It happens time and again.
Mother and Father move to sunny South Florida from another state.
They’re here for a year or so.
Father loves it here.
Mother is a stay-at-home mother.
Father becomes involved with other women.
Couple breaks up.
Father isn’t particularly involved in Children’s lives prior to the parents’ separation.
Mother has primary timesharing.
Perhaps Father doesn’t help much with financial support for the Children (or Mother). Perhaps he does.
Perhaps Father doesn’t help much with the Children in any respect. Perhaps he does.
Perhaps there was some history of domestic violence in the parents’ relationship. Perhaps not.
Mother yearns for the supporting network of her parents, siblings and extended family back home, where Mother and Father came from a year or so before.

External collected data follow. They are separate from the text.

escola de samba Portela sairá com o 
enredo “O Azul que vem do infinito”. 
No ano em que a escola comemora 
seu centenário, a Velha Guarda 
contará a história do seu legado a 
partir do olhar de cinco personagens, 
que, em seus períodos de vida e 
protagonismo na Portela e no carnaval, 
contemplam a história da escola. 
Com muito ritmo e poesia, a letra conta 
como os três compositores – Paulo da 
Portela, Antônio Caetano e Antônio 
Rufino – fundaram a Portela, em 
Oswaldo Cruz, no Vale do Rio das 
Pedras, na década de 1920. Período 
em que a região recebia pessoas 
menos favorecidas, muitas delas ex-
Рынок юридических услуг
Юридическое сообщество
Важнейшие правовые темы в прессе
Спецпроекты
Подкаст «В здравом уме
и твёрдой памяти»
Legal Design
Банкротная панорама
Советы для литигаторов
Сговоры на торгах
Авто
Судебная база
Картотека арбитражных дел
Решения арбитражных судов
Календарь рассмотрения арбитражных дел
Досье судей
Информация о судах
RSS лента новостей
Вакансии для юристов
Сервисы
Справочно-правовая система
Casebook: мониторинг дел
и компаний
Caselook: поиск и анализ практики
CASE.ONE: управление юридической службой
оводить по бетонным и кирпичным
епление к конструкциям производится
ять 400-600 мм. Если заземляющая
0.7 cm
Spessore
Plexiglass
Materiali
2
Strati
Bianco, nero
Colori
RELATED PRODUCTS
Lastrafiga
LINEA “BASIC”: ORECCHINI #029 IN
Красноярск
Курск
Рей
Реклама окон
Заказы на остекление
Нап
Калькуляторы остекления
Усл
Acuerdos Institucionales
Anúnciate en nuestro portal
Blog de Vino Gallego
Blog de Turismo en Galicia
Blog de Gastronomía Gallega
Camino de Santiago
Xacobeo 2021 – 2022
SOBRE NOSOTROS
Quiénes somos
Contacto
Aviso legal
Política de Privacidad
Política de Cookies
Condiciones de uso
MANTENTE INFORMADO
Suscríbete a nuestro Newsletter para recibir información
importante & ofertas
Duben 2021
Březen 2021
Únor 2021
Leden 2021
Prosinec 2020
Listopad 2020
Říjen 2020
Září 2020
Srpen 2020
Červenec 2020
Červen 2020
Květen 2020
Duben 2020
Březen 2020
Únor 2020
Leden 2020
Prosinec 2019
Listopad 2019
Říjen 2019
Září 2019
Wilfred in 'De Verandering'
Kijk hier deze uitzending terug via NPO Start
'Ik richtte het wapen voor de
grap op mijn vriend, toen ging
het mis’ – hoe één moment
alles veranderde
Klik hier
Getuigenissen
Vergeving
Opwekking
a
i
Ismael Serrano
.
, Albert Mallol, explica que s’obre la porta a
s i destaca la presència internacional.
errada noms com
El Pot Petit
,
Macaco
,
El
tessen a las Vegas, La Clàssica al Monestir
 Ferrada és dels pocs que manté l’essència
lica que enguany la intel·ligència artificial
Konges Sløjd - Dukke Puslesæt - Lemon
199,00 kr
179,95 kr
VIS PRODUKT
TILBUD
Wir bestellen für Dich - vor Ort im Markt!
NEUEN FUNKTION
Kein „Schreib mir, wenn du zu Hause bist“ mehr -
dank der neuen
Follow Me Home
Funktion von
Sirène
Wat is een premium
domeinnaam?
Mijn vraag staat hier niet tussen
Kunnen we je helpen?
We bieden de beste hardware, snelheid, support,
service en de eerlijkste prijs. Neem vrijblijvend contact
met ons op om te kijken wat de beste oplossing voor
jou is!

Mother’s old employer has an opening that would be just perfect for her.
Mother tells Father she would like to return back home. Father can see the Children whenever he wants though.
Father balks.
Then Father threatens to go to court. Perhaps Father threatens worse things.
Frightened, overwhelmed, isolated and alone, Mother assembles the Children and flees to Grandma’s and Grandpa’s for a respite from a difficult situation.
Not necessarily with the intent to remain there permanently. Perhaps with it.
But, oh, it’s just so good to have some help with the Children, not to have to pinch every penny like a woman in a precarious situation, not to live among strangers, to be treated nicely, to have a pleasant home environment for the Children, to feel like maybe things could be better tomorrow, and so on.
After a couple of weeks, Mother decides to continue this comparatively idyllic existence for longer.
Mother e-mails Father with her decision.
After all, after the way Father has treated her, who can blame her? Mother thinks to herself.
Actually though, Florida’s family courts can – and often do – blame Mother.
Since 2006, an evolving Florida statute has specified a procedure a parent must follow if that parent wishes to relocate with the parents’ children.
If the other parent objects, the parent hoping to relocate must justify their goal either to the other parent’s or the Florida family court’s satisfaction.
If that parent just takes off with the couple’s children without following the statutorily specified procedure, that parent can be penalized in family court … surprisingly harshly, in fact.
It is hardly ever a good idea to just take off with your Children, even if their other parent knows exactly where you are and how to reach you and the Children.
It is far, far more prudent to follow the statutorily specified procedure if you wish to relocate with your Children.
In the meantime though, you are at liberty to move less than fifty (50) miles away without either the court’s or your ex’s permission.
That at least buys you a margin of safety.